As perguntas que surgem são óbvias. Quem será esse tal homem, que o
texto apresenta de forma tão indeterminada? A importância desta figura invisível
não advém apenas do facto de ser na casa dele que Cristo quer celebrar a Páscoa
com os discípulos, embora o facto de ser aí precisamente e não noutro lugar não
seja coisa despicienda. Esse alguém parece ter uma capacidade de compreensão do
mistério crístico muito acima dos próprios discípulos, pois entende a expressão
“o meu tempo está próximo”, a qual funciona como uma verdadeira senha que o
leva a abrir a porta para que seja aí
realizada a Última Ceia. Quem é homem? O que sabe ele para que entenda a senha?
Que relação tem ele, que não é um dos discípulos, com o próprio Cristo?
Kαιρος μου εγγυς εστιν, esta é a expressão grega do texto recebido que
pode ser traduzida por a minha hora aproxima-se. É preciso distinguir entre kairos
e cronos. Ambos podem ser traduzidos por tempo. Contudo, cronos remete para um
tempo cosmológico que os calendários tentar fixar e dar sentido. Já kairos é o
tempo existencial, e a expressão designa a hora certa ou própria de um
determinado acontecer. Isto significa que aquela hora que se aproxima não se
inscreve tanto na cronologia do cosmos ou da própria história humana, mas é da
dimensão da irrupção de um acontecer decisivo que aguarda a hora oportuna.
Quando se diz que esse acontecer que pertence ao kairos não se inscreve
na história humana, diz-se algo de muito parcial, diz-se que ele não pertence
ao normal decurso dos acontecimentos sociais. Esse acontecer, todavia, acaba
por se tornar inaugural dessa mesma história, pois desenha – e a história do Ocidente
é a sua comprovação – um antes e um depois, ao qual toda uma civilização
acabará por reportar os acontecimentos históricos.
Retorne-se à questão – que parece absolutamente decisiva – sobre a
identidade daquele homem a quem os discípulos levaram o recado do mestre. A palavra
grega presente no texto é δεῖνα. Ora este termo é usado quando não se
especifica quem é a pessoa de quem se fala. Podemos dizer que é um espaço vazio
à espera de ser preenchido por alguém com uma dada biografia. Reformule-se a
questão: a quem levaram, na cidade, os discípulos o recado do mestre, a quem foi apresentada a senha?

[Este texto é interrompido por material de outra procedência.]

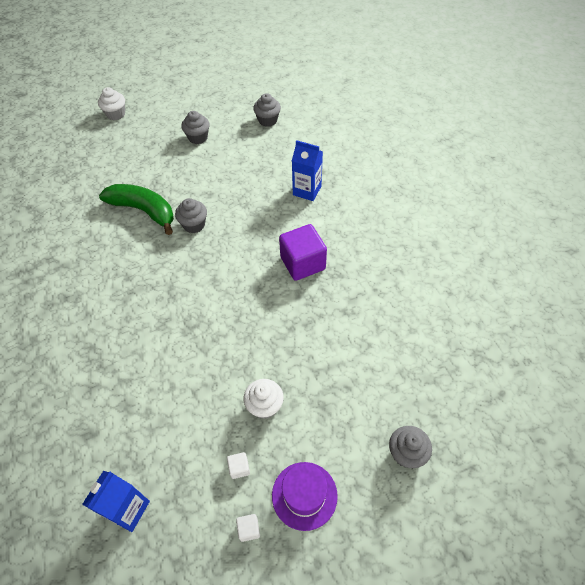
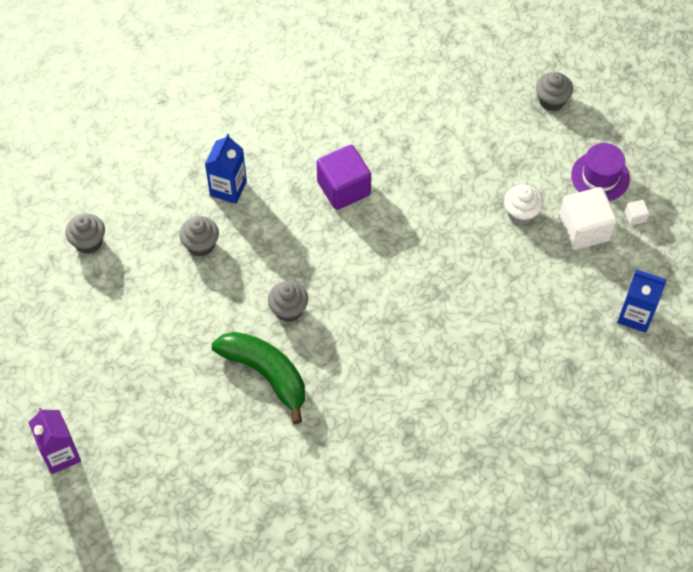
camera: 95 degrees left, 5 degrees up
(116, 114) = (61, 454): white cupcake -> purple carton
(143, 211) = (265, 374): green banana -> green banana turned 105 degrees clockwise
(198, 137) = (122, 328): grey cupcake -> grey cupcake (201, 245)
(239, 468) = (584, 229): white cube -> white cube, size x2.39

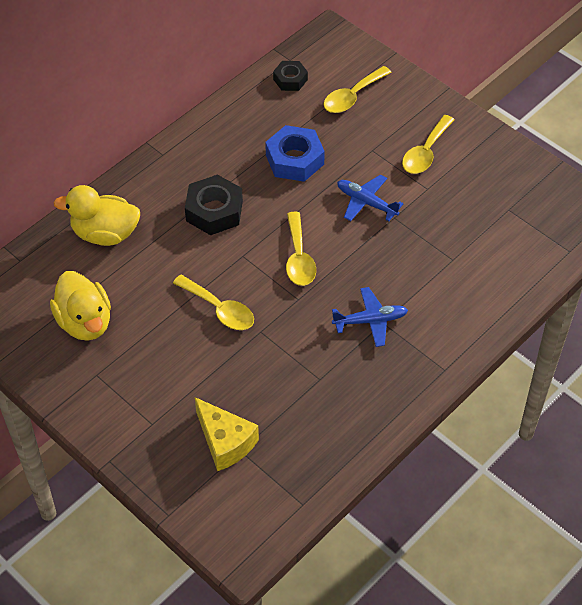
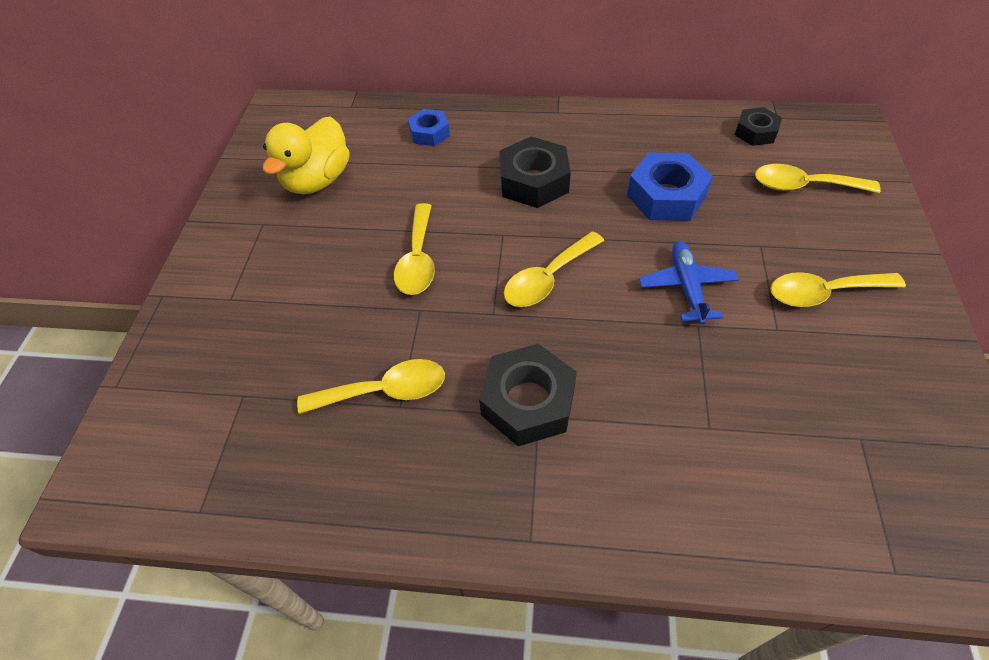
camera: 55 degrees right, 0 degrees up
(105, 234) = (429, 133): yellow duck -> blue nut
(225, 442) = (245, 374): yellow cheese -> none
(303, 380) = (385, 391): none -> yellow spoon
(370, 321) = (528, 401): blue plane -> black nut

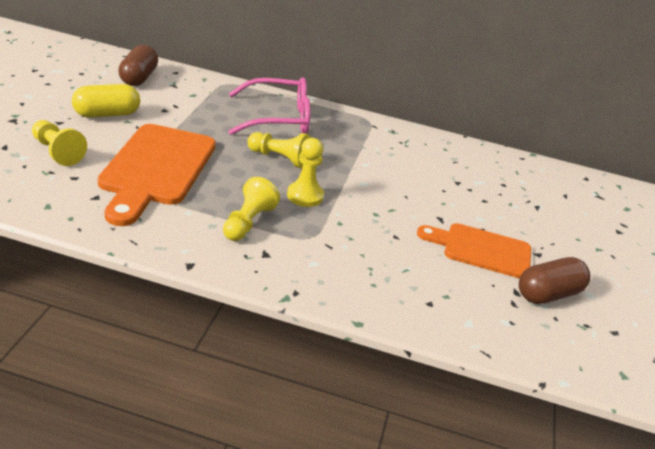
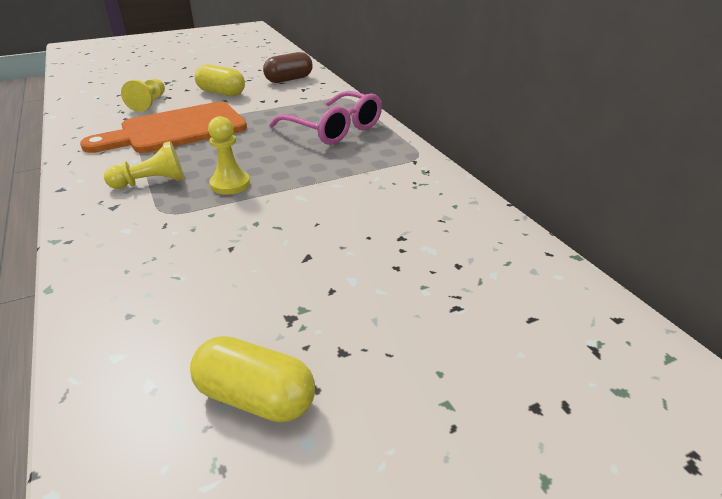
camera: 55 degrees right, 0 degrees up
(280, 158) = (272, 153): yellow pawn -> none
(481, 250) = (283, 306): orange cutting board -> none
(548, 294) = (255, 397): brown capsule -> yellow capsule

Esse espaço biográfico vazio parece estar vago para ser preenchido com o nome
de cada um de nós.
Para além da misteriosa figura histórica do dono da casa onde a Páscoa
será comida, é a cada homem que o Mestre anuncia – e a anuncia a cada instante –
que a Sua hora se aproxima. A cada momento é apresentada a senha – a minha hora
aproxima-se – a cada homem. Esta senha solicita uma determinada resposta:
abrir-lhe a casa (essa metáfora do nosso próprio ser) para que o mistério seja
consumado no mais fundo e no mais secreto de cada um. Podemos negar, fugir, até
trair, mas a hora que se aproxima é também a nossa hora.